- **ИСХОДНЫЙ ТЕКСТ**
Ключевые слова: метафора; Диккенс; Бахтин; разноречие; диалог; речь; язык; Домби и сын; капитан Катль; Флоренс; Скьютон; полифония.

E.A. Shevchenko (Moscow)

Speech Metaphors as a Method to Intensify Heteroglossia in Dickens's

"Dombey and Son"

Abstract. The article analyses the function of metaphor in dialogues of heroes in the novel "Dombey and Son". We try to specify metaphors' effects, to reveal connection between the stylistic method and the inherited features of metaphor as a speech model drawing on M. Black and the cognitive theory. Being a model of speech that represents a

speaker's way of thoughts and his relations with others, metaphor serves as a device for cultivating speech's specification and detecting hero's ability for communication that is to speak understandable and to understand the partner in answer. Metaphor complicates speech consequently the process of constant mutual orientation of languages, modes and intonations described by M. Bakhtin is going more extensively. For one or even both heroes metaphor appears as a language of the other, i. e. barrier in communication. This barrier the heroes overcome in different ways. The article considers the dialogues with metaphors that are fostered by three types of Dickens's usual characters. These are sensitive and soulful heroes, hypocrites and cranks. For the first group metaphor is a way for sincere pronouncing and to recognize their mental and moral proximity. Hypocrites hide behind metaphors, borrow the discourse of the other and play with the help of it. Cuttle who is a crank then although uses metaphorical language demonstrates the lack of language's self-consciousness, and this lack makes him strange. Carker appropriates artificially Cuttle's language and defeats the captain at the level of language and the level of plot. The function of specific stylistic devices in the cultivation of heteroglossia was treated before, but in dialogues of heroes was not considered.

Key words: metaphor; Dickens; Bakhtin; heteroglossia; dialogue; speech; language; Dombey and Son; captain Cuttle; Florence; Skewton; polyphony.

Многие герои Чарльза Диккенса в своей речи используют языковую модель, представляющую собой метафору - выражение, компоненты которого взяты не в буквальном, а в переносном смысле. В плане романной системы автора и героя роль этих метафор, поскольку они вкрапляются в прямую речь, состоит в раскрытии особенностей характера второго, в прояснении его взаимоотношений с другими героями и окружающей действительностью. Метафоры, специфицируя собственную речь, служат прояснению плана показа (а не рассказа), драматизируют романные сцены, привлекая внимание к самому процессу индивидуального продуцирования речи. Предположение о том, что метафора специально привлекается автором с целью драматизировать ситуацию, подтверждается и тем, что метафора часто возникает в диалоге персонажей, отражая в своем словесно-семантическом сдвиге трансформацию их взаимоотношений.

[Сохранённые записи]
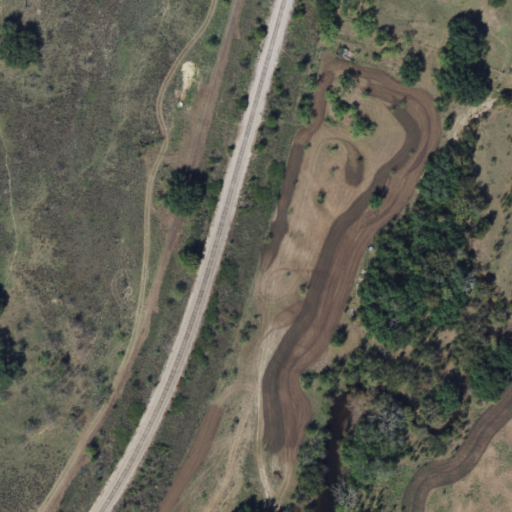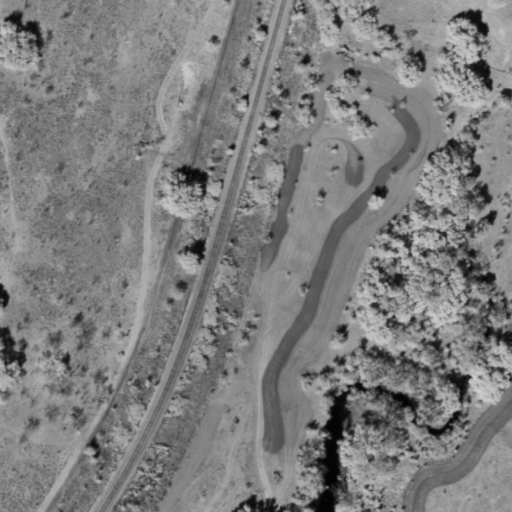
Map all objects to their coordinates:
railway: (207, 262)
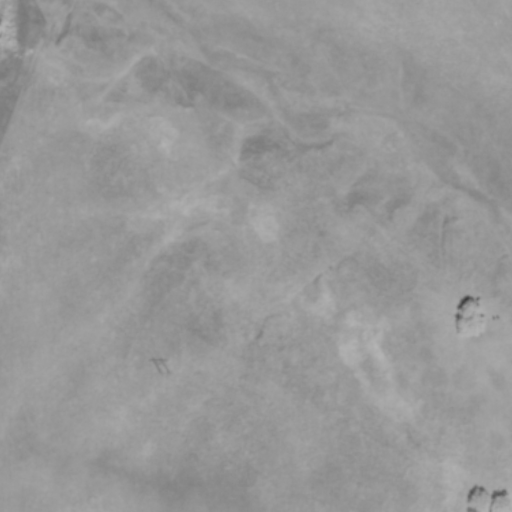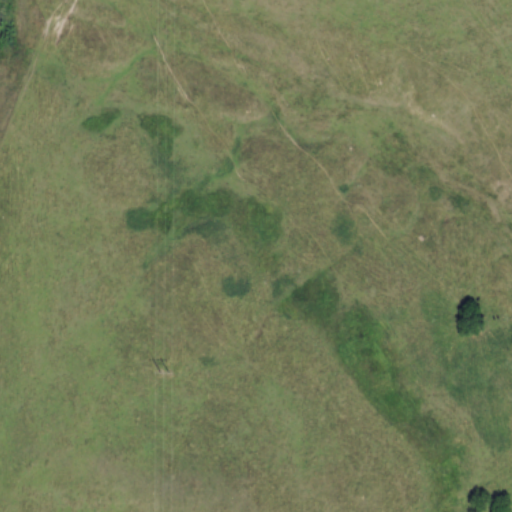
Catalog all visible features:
power tower: (166, 374)
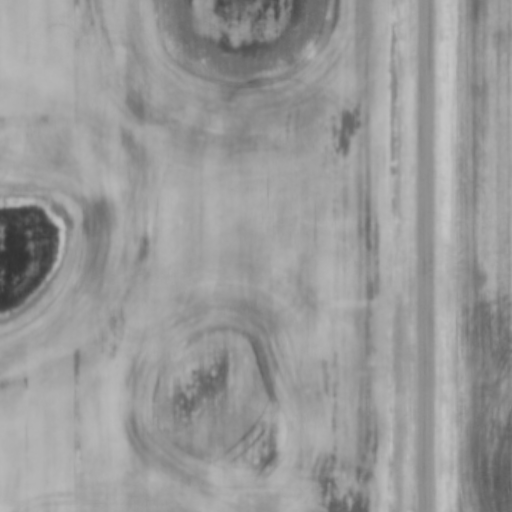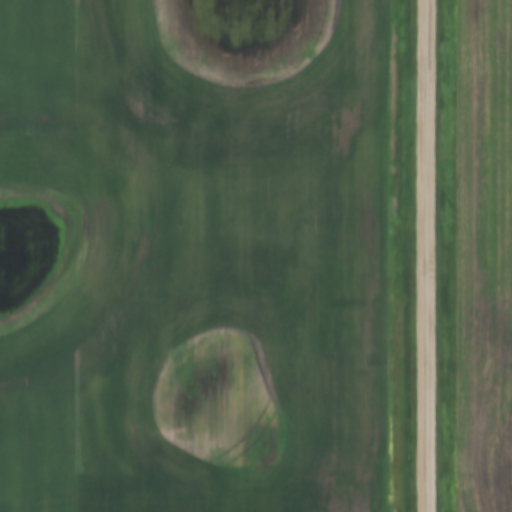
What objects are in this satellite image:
road: (425, 255)
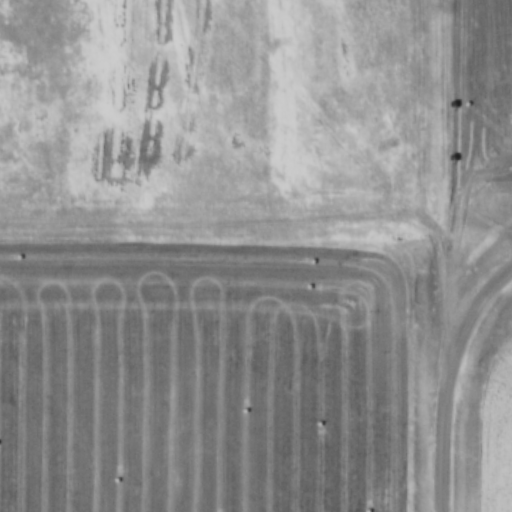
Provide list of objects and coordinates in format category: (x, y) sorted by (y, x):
road: (255, 229)
road: (448, 381)
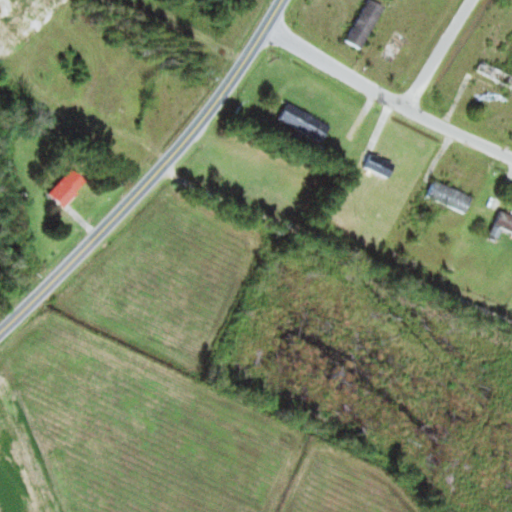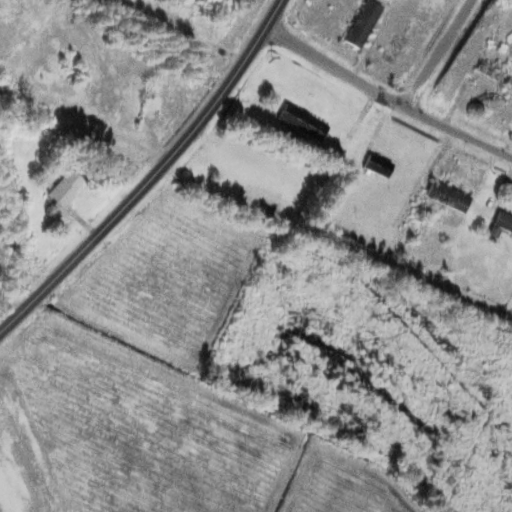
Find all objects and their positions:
building: (368, 23)
road: (437, 53)
building: (490, 75)
road: (387, 96)
building: (140, 101)
building: (308, 122)
building: (383, 165)
road: (153, 176)
building: (70, 187)
building: (443, 196)
building: (500, 222)
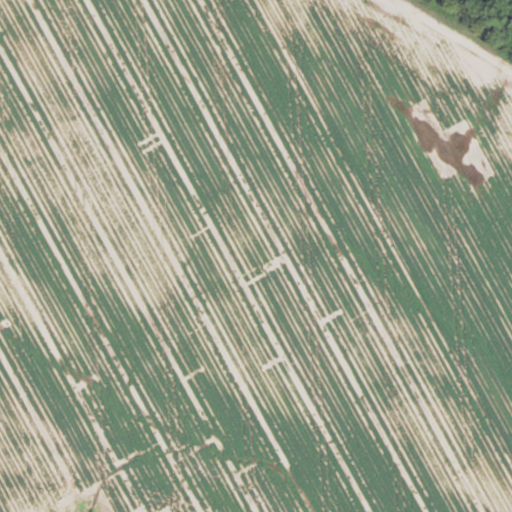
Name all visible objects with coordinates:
road: (462, 32)
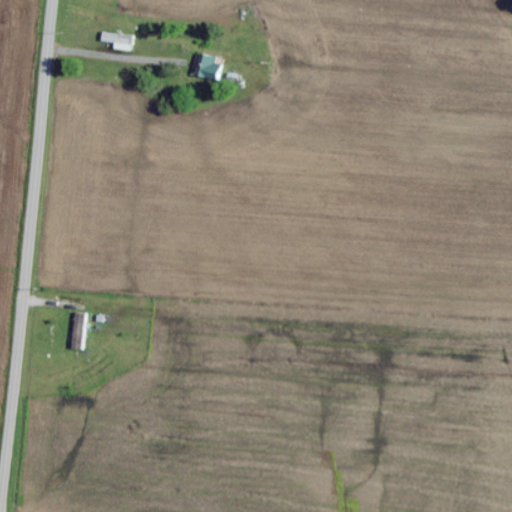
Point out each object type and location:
building: (119, 41)
road: (25, 250)
building: (79, 331)
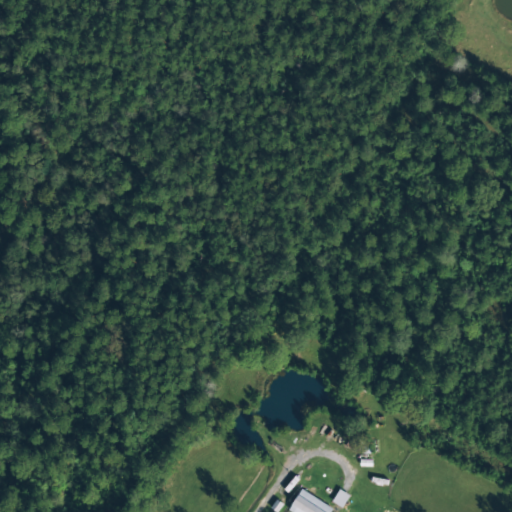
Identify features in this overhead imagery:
building: (307, 504)
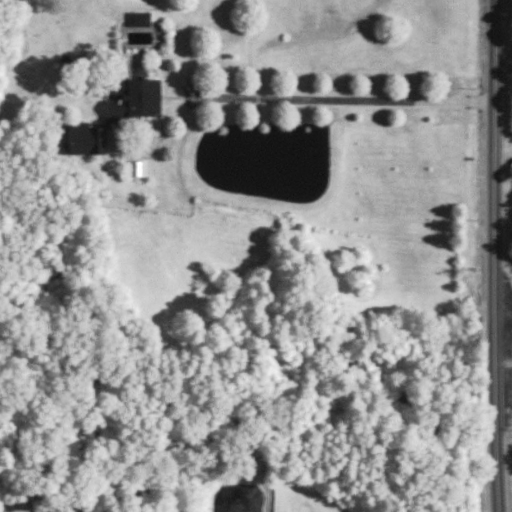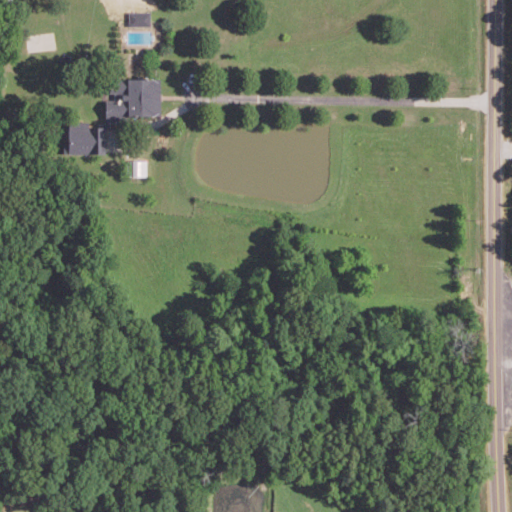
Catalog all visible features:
building: (139, 17)
building: (131, 97)
road: (342, 99)
building: (117, 111)
road: (504, 146)
building: (138, 166)
building: (136, 168)
road: (495, 256)
road: (503, 310)
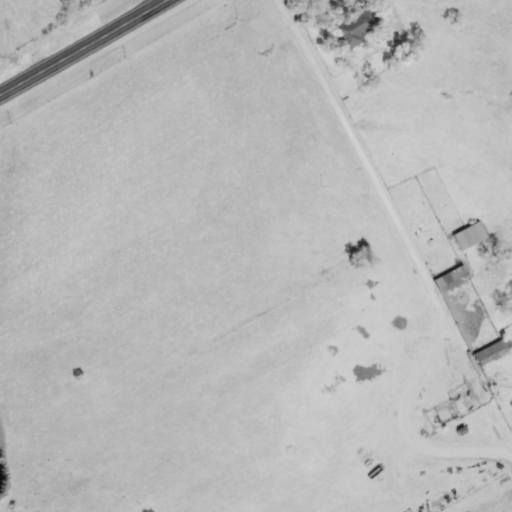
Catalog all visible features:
building: (355, 26)
road: (78, 44)
road: (373, 178)
building: (469, 235)
building: (469, 236)
building: (449, 276)
building: (450, 277)
building: (490, 352)
building: (490, 352)
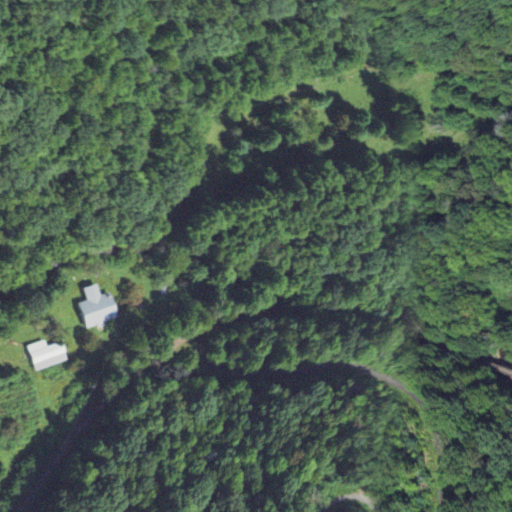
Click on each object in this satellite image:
river: (266, 258)
building: (95, 309)
railway: (207, 326)
building: (45, 357)
railway: (492, 362)
road: (164, 376)
road: (409, 390)
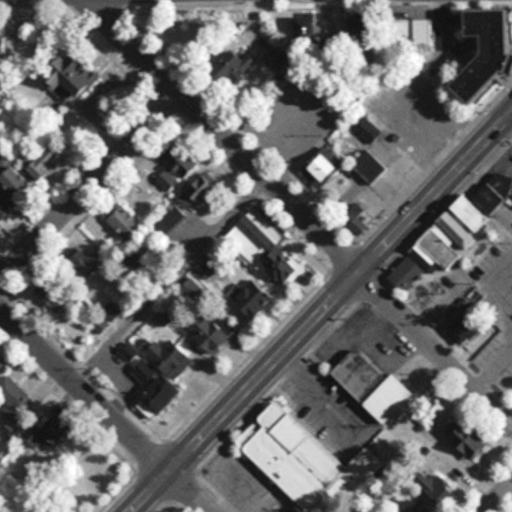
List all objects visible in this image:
building: (358, 25)
building: (307, 30)
building: (425, 30)
building: (6, 44)
building: (489, 52)
building: (275, 59)
building: (236, 64)
building: (73, 74)
building: (433, 109)
building: (363, 126)
road: (224, 137)
building: (42, 160)
building: (369, 165)
building: (176, 167)
building: (320, 169)
building: (17, 182)
road: (91, 190)
building: (198, 191)
building: (1, 207)
building: (471, 212)
building: (354, 216)
building: (169, 218)
building: (126, 224)
building: (261, 230)
building: (444, 242)
building: (89, 257)
building: (284, 266)
building: (407, 272)
building: (53, 297)
building: (252, 297)
road: (325, 312)
building: (461, 332)
building: (210, 334)
road: (436, 351)
building: (171, 357)
building: (3, 360)
building: (145, 371)
building: (373, 385)
road: (86, 394)
building: (162, 394)
building: (14, 401)
building: (53, 436)
building: (469, 440)
building: (305, 461)
building: (434, 486)
road: (191, 493)
road: (500, 500)
building: (412, 503)
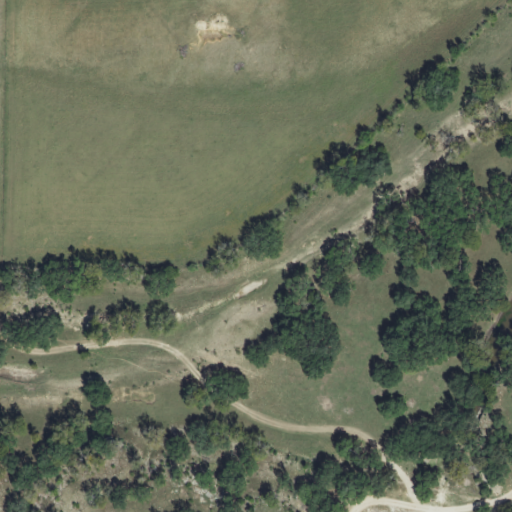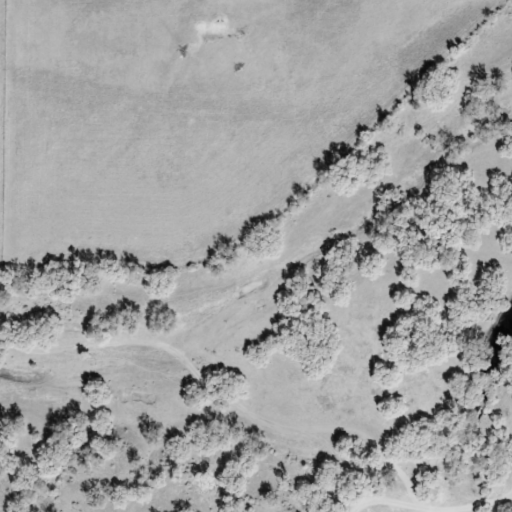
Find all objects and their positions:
road: (433, 504)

- **ЗАДАНИЯ**
- 1) Перепишите листинг, начав со строки с «List all objects» и закончив последней строкой листинга. Поменяйте в нём «objects» на «items», больше ничего не трогайте, а пометки о картинках в ответ не включайте.
- 2) Как продолжилась бы статья о речевых метафорах в романе Диккенса «Домби и сын»? Напишите следующий за последним предложением фрагмент.
Текст и листинг никак не связаны друг с другом.

- **ОТВЕТЫ ПО ЗАДАНИЯМ**
- 1)
List all items visible in this image:
building: (358, 25)
building: (307, 30)
building: (425, 30)
building: (6, 44)
building: (489, 52)
building: (275, 59)
building: (236, 64)
building: (73, 74)
building: (433, 109)
building: (363, 126)
road: (224, 137)
building: (42, 160)
building: (369, 165)
building: (176, 167)
building: (320, 169)
building: (17, 182)
road: (91, 190)
building: (198, 191)
building: (1, 207)
building: (471, 212)
building: (354, 216)
building: (169, 218)
building: (126, 224)
building: (261, 230)
building: (444, 242)
building: (89, 257)
building: (284, 266)
building: (407, 272)
building: (53, 297)
building: (252, 297)
road: (325, 312)
building: (461, 332)
building: (210, 334)
road: (436, 351)
building: (171, 357)
building: (3, 360)
building: (145, 371)
building: (373, 385)
road: (86, 394)
building: (162, 394)
building: (14, 401)
building: (53, 436)
building: (469, 440)
building: (305, 461)
building: (434, 486)
road: (191, 493)
road: (500, 500)
building: (412, 503)
Find all items and their positions:
road: (433, 504)

- 2)
Отмеченные функции метафоры в фокусе литературоведения находят объяснение и с точки зрения иных дисциплин, формирующих междисциплинарное поле теории метафоры, в частности, современной психолингвистики и философии языка. Так, согласно когнитивной теории, получившей широкую известность благодаря книге Дж. Джонсона и М. Лакоффа «Метафоры, которыми мы живем», метафора - это механизм познания и структурирования мира, поэтому метафора - не исключительное явление, а основа языка [Lakoff, Johnson 1980]. В самом деле, когда герой Диккенса, услышав, что в комнате «кошку негде повесить», начинает сокрушаться: «Но я совсем не хочу вешать кошку, Тротвуд. Я никогда не вешал кошек» («Жизнь Дэвида Копперфильда, рассказанная им самим», пер. с англ. А.В. Кривцовой и Е. Ланна) [Диккенс 1957-1963, XVI, 78], он не понимает принципа производства языка, что наглядно демонстрирует

его мыслительные способности (мистер Дик слабоумный).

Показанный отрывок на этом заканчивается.